= Cape Farewell, UK =

UK cultural response to Climate Change

Cape Farewell is a UK-based artist-led organisation that works to respond to climate change. Launched by David Buckland in 2001 with a series of artist- and scientist-manned expeditions to the Arctic, Cape Farewell is an international not-for-profit programme based at The WaterShed, in Dorset.

Cape Farewell aims to change the way people think about climate change, and to widely communicate, educate and inspire action on the need for urgent, and achievable, change. Cape Farewell engages with creative, scientific and visionary people, working with clean technology entrepreneurs, sociologists and universities towards achieving a non-carbon society.

In 25 years, Cape Farewell has supported over 350 artists and over 60 climate scientists in the research and creation of artworks. For example, Marcus Coates' 'The Sound of Others' opened the Manchester Science Festival in partnership with the Museum of Science and Industry (MOSI) in 2014; Guy Martin installed Forcey's Tower, Dorset, 2014; Sabrina Mahfouz completed her poetry residency with performances at the London School of Economics and the Southbank Centre; and SWITCH showcased young climate poets in partnership with the Royal Shakespeare Company, Stratford.

Cape Farewell partners with cultural institutions (for example, the Natural History Museum, Science Museum, Tidal Lagoon Swansea, Tate, Eden Project, the Royal Academy, the National Maritime Museum and the Southbank Centre) to create artworks that explore climate change and promote conversation about environmental sustainability.

==Expeditions==

Cape Farewell uses expeditions – Arctic, island, urban and conceptual – to look into the scientific, social and economic realities that lead to climate disruption.

Since 2003 Cape Farewell has led eight expeditions to the Arctic, two to the Scottish Islands, and one to the Peruvian Andes, including two youth expeditions, taking creatives such as land artist Chris Drury, scientists, educators and communicators to experience the effects of climate change first hand.

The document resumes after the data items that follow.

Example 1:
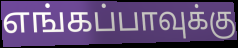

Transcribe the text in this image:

எங்கப்பாவுக்கு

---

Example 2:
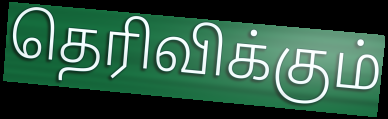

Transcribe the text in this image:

தெரிவிக்கும்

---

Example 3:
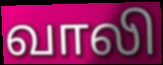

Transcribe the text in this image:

வாலி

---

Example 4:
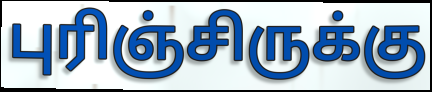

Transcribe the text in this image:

புரிஞ்சிருக்கு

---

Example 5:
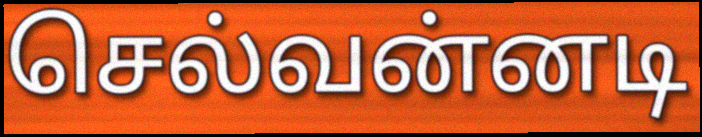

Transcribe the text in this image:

செல்வன்னடிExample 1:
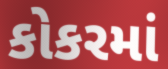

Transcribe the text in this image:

કોકરમાં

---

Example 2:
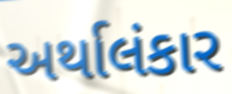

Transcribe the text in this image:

અર્થાલંકાર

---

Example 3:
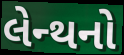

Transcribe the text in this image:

લેન્થનો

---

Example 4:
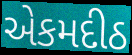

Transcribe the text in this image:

એકમદીઠ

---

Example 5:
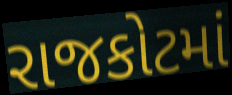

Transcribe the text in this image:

રાજકોટમાં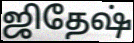
ஜிதேஷ்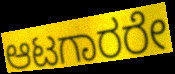
ಆಟಗಾರರೇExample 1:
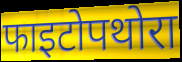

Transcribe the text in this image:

फाइटोपथोरा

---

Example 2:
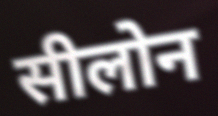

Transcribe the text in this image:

सीलोन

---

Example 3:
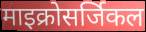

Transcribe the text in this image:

माइक्रोसर्जिकल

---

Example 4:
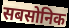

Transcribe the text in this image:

सबसोनिक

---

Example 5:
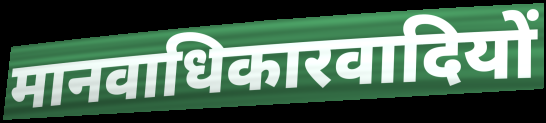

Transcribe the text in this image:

मानवाधिकारवादियों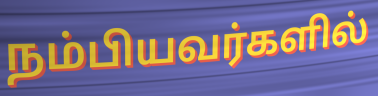
நம்பியவர்களில்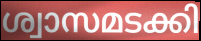
ശ്വാസമടക്കി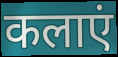
कलाएंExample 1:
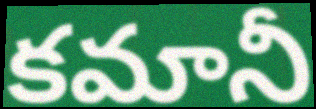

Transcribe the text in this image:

కమానీ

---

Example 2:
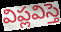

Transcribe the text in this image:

విప్లవిస్తె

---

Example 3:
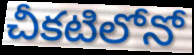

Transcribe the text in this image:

చీకటిలోనో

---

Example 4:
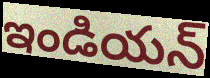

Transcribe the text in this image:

ఇండియన్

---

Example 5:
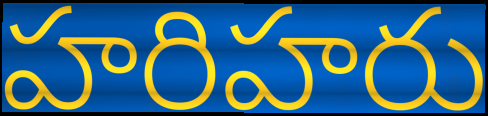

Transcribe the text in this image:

హరిహరుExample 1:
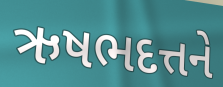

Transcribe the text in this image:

ઋષભદત્તને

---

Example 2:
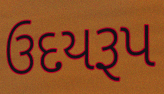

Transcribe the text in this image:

ઉદયરૂપ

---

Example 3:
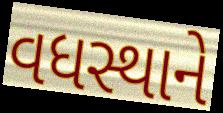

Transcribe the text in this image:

વધસ્થાને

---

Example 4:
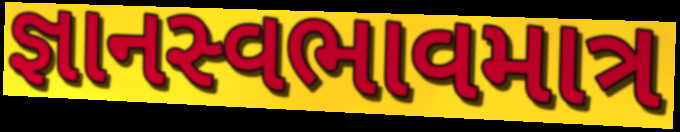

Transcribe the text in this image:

જ્ઞાનસ્વભાવમાત્ર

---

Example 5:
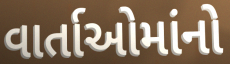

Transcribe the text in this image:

વાર્તાઓમાંનોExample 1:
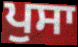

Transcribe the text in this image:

ਪੁਸਾ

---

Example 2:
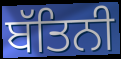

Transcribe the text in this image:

Discoveries found on the trips are recorded and relayed through scientific experiments, live web broadcasts, film, events, exhibitions and the overall insights of artists and educators. These expeditions resulted in a varied body of artworks, exhibitions, publications and educational resources. Each journey is a catalyst for all subsequent activity.

An expedition was made in September 2008 to Disko Bay on the west coast of Greenland, in partnership with the National Oceanography Centre, Southampton, The University of Southampton and British Geological Survey. Scientists onboard extended their investigations into climate whilst artists, writers, and communicators kept blogs posting their response. The crew included musicians Jarvis Cocker, Leslie Feist, Laurie Anderson, Vanessa Carlton, Robyn Hitchcock, Ryuichi Sakamoto, KT Tunstall, Martha Wainwright, Luke Bullen, and beatboxer Shlomo, comedian Marcus Brigstocke, composer Jonathan Dove, theatre makers Mojisola Adebayo, Suzan-Lori Parks, visual artists Kathy Barber, David Buckland, Sophie Calle, Jude Kelly, Michèle Noach, Tracey Rowledge, Julian Stair, Shiro Takatani, Chris Wainwright, architects Francesca Galeazzi, and Sunand Prasad, poet Lemn Sissay, photographer Nathan Gallagher, BBC presenter Quentin Cooper, Senior Lecturer (Open University), Joe Smith, activist David Noble, media executive Lori Majewski and film director Peter Gilbert. Oceanographers included Simon Boxall, Emily Venables and geoscientists Carol Cotterill and Dave Smith.

==Arts programme==

From these expeditions has sprung a large body of artwork, including:

- An exhibition curated with the Natural History Museum that toured to the Barbican Art Gallery, International Department. The exhibition comprised a range of media including photographic work, video, installations, and prints from a selection of contemporary artists including Antony Gormley, Rachel Whiteread, Alex Hartley and the novelist Ian McEwan. The exhibition was last shown in Tokyo during the G8 meetings (July 2008) where it was opened by Sarah Brown, wife of then UK prime minister Gordon Brown.
- A film co-produced by the BBC Art from a Changing Arctic
- A book Burning Ice
- The CD ARCTIC by Max Eastley
- Educational resources for GCSE Geography and Science
- A UN award-winning website
- Ongoing arts and events programme.